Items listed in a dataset

*** Begin section ***

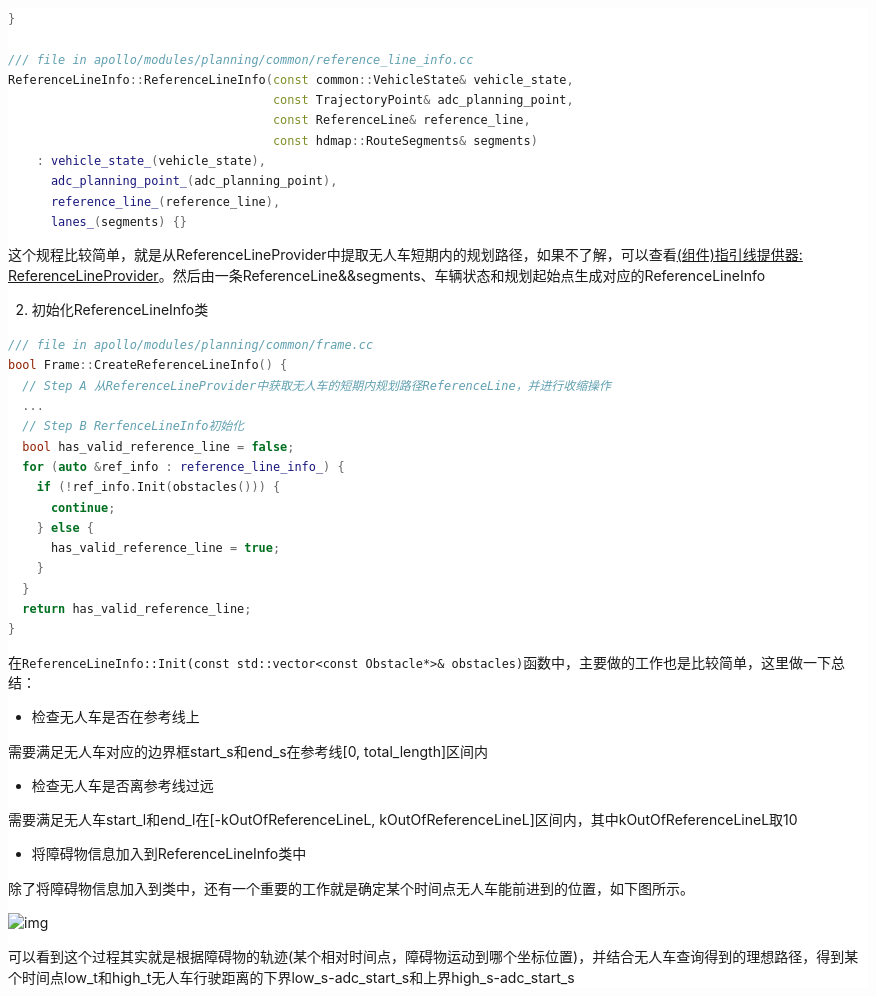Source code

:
 ```c++
}

/// file in apollo/modules/planning/common/reference_line_info.cc
ReferenceLineInfo::ReferenceLineInfo(const common::VehicleState& vehicle_state,
                                     const TrajectoryPoint& adc_planning_point,
                                     const ReferenceLine& reference_line,
                                     const hdmap::RouteSegments& segments)
    : vehicle_state_(vehicle_state),
      adc_planning_point_(adc_planning_point),
      reference_line_(reference_line),
      lanes_(segments) {}
```

这个规程比较简单，就是从ReferenceLineProvider中提取无人车短期内的规划路径，如果不了解，可以查看[(组件)指引线提供器: ReferenceLineProvider](https://github.com/YannZyl/Apollo-Note/blob/master/docs/planning/reference_line_provider.md)。然后由一条ReferenceLine&&segments、车辆状态和规划起始点生成对应的ReferenceLineInfo

2. 初始化ReferenceLineInfo类

```c++
/// file in apollo/modules/planning/common/frame.cc
bool Frame::CreateReferenceLineInfo() {
  // Step A 从ReferenceLineProvider中获取无人车的短期内规划路径ReferenceLine，并进行收缩操作
  ...
  // Step B RerfenceLineInfo初始化
  bool has_valid_reference_line = false;
  for (auto &ref_info : reference_line_info_) {
    if (!ref_info.Init(obstacles())) {
      continue;
    } else {
      has_valid_reference_line = true;
    }
  }
  return has_valid_reference_line;
}
```

在`ReferenceLineInfo::Init(const std::vector<const Obstacle*>& obstacles)`函数中，主要做的工作也是比较简单，这里做一下总结：

- 检查无人车是否在参考线上

需要满足无人车对应的边界框start_s和end_s在参考线[0, total_length]区间内

- 检查无人车是否离参考线过远

需要满足无人车start_l和end_l在[-kOutOfReferenceLineL, kOutOfReferenceLineL]区间内，其中kOutOfReferenceLineL取10

- 将障碍物信息加入到ReferenceLineInfo类中

除了将障碍物信息加入到类中，还有一个重要的工作就是确定某个时间点无人车能前进到的位置，如下图所示。

![img](https://github.com/YannZyl/Apollo-Note/blob/master/images/planning/reference_line_info_obstacle.png)

可以看到这个过程其实就是根据障碍物的轨迹(某个相对时间点，障碍物运动到哪个坐标位置)，并结合无人车查询得到的理想路径，得到某个时间点low_t和high_t无人车行驶距离的下界low_s-adc_start_s和上界high_s-adc_start_s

*** End section ***

TRY IT
Search the data above for the string "segments" and copy each line that has it.

TASK ANSWER
                                     const hdmap::RouteSegments& segments)
      lanes_(segments) {}
这个规程比较简单，就是从ReferenceLineProvider中提取无人车短期内的规划路径，如果不了解，可以查看[(组件)指引线提供器: ReferenceLineProvider](https://github.com/YannZyl/Apollo-Note/blob/master/docs/planning/reference_line_provider.md)。然后由一条ReferenceLine&&segments、车辆状态和规划起始点生成对应的ReferenceLineInfo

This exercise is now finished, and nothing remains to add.